Mendengar ini siti hajar menimpuk setan itu dengan batu dan berkata,
“Kalau begitu kamu ini setan, masa Ibrahim AS harus melanggar perintah
tuhannya.” Inilah keyakinan dan kesabaran keluarganya seorang Nabi dan
Da’inya Allah
dalam menjalankan perintah Allah. Ini berlaku bagi siapa saja yang siap
berkorban di jalan Allah maka nanti Allah akan buat keluarganya
mempunyai keyakinan dan ketaatan seperti keluarganya Ibrahim AS.
Keadaan
ini tidak hanya Allah berikan kepada Nabi Ibrahim AS tetapi juga kepada
para sahabat RA seperti Abu Bakar RA. Asbab pengorbanan Abu Bakar RA,
anak-anaknyapun mempunyai keyakinan yang sama seperti ayahnya. Suatu
ketika Abu Bakar hendak keluar di jalan Allah, ia telah korbankan
seluruh hartanya untuk digunakan di jalan Allah. Lalu Nabi SAW bertanya
apa yang telah kamu tinggalkan untuk rumahmu, dia menjawab, “Saya
tinggalkan Allah dan RasulNya.” Ketika ayah Abu Bakar RA yang buta dan
masih dalam keadaan Kafir berkunjung kerumahnya Abu Bakar, dia berkata
dengan nada marah kepada cucunya, “Pasti Abu Bakar telah meninggalkan
kalian pergi tanpa meninggalkan apapun.” Lalu Siti Aisyah R.ha beserta
adiknya Asma R.ha membimbing kakeknya ke arah meja dan berkata, “Tidak
kakek, ayah telah meninggalkan kita batu emas ini.” Seraya membimbing
tangan kakeknya ke meja memegang batu yang dikira emas oleh kakekanya.

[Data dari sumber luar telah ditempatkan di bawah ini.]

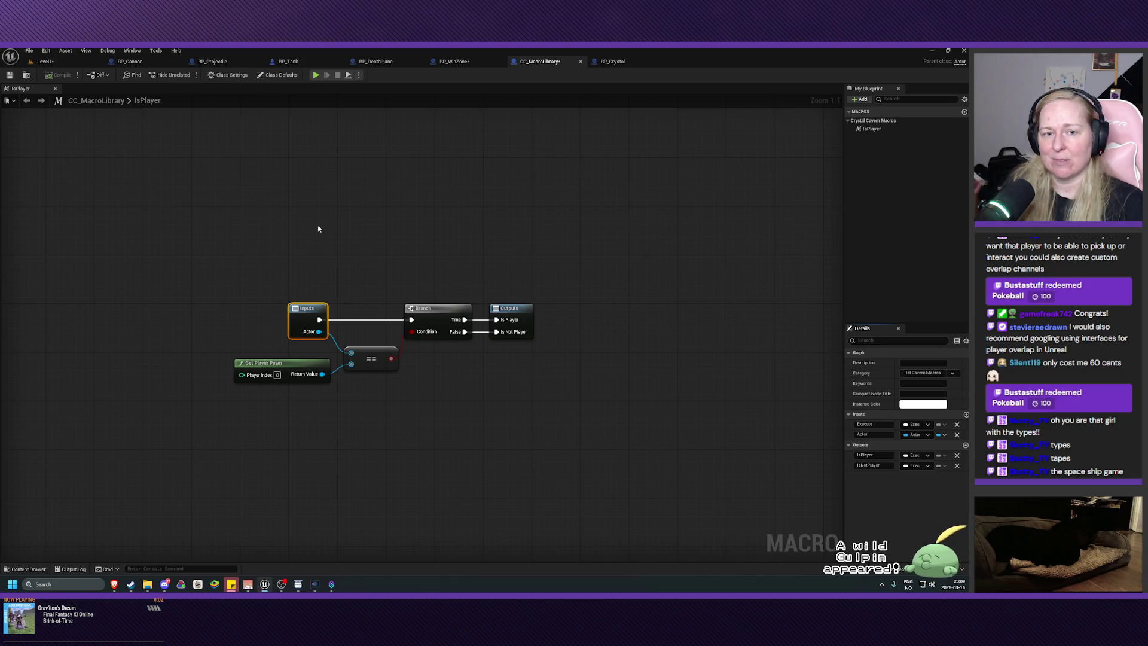
{"action": "left_click_drag", "start_coordinate": [334, 238], "coordinate": [330, 246]}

Inilah keyakinan yang ditanamkan Allah kedalam anaknya Abu Bakar RA,
sehingga mereka rela ditinggalkan oleh ayahnya tanpa ditinggali apapun.
Nusroh, pertolongan, Allah Ta’ala
akan datang kepda orang yang sudah melakukan pengorbanan seperti
sahabat, yaitu total pengorbanan. Suatu ketika anak laki-laki Abu Bakar
berkata kepada ayahnya, “wahai Ayah, ketika perang Badr, saya mempunyai
kesempatan 3 kali untuk membunuhmu, tetapi setiap saya hendak
melakukannya, rasa cintaku kepadamu menghalangiku untuk melakukannya “.
Lalu Abu Bakar menjawab, ”wahai anakku, jika saat itu aku mendapatkan
kesempatan untuk memenggal kepalamu, pasti aku akan melakukannya tanpa
ragu-ragu karena aku lebih mencintai Allah Ta’ala dan RasulNya daripada kamu.”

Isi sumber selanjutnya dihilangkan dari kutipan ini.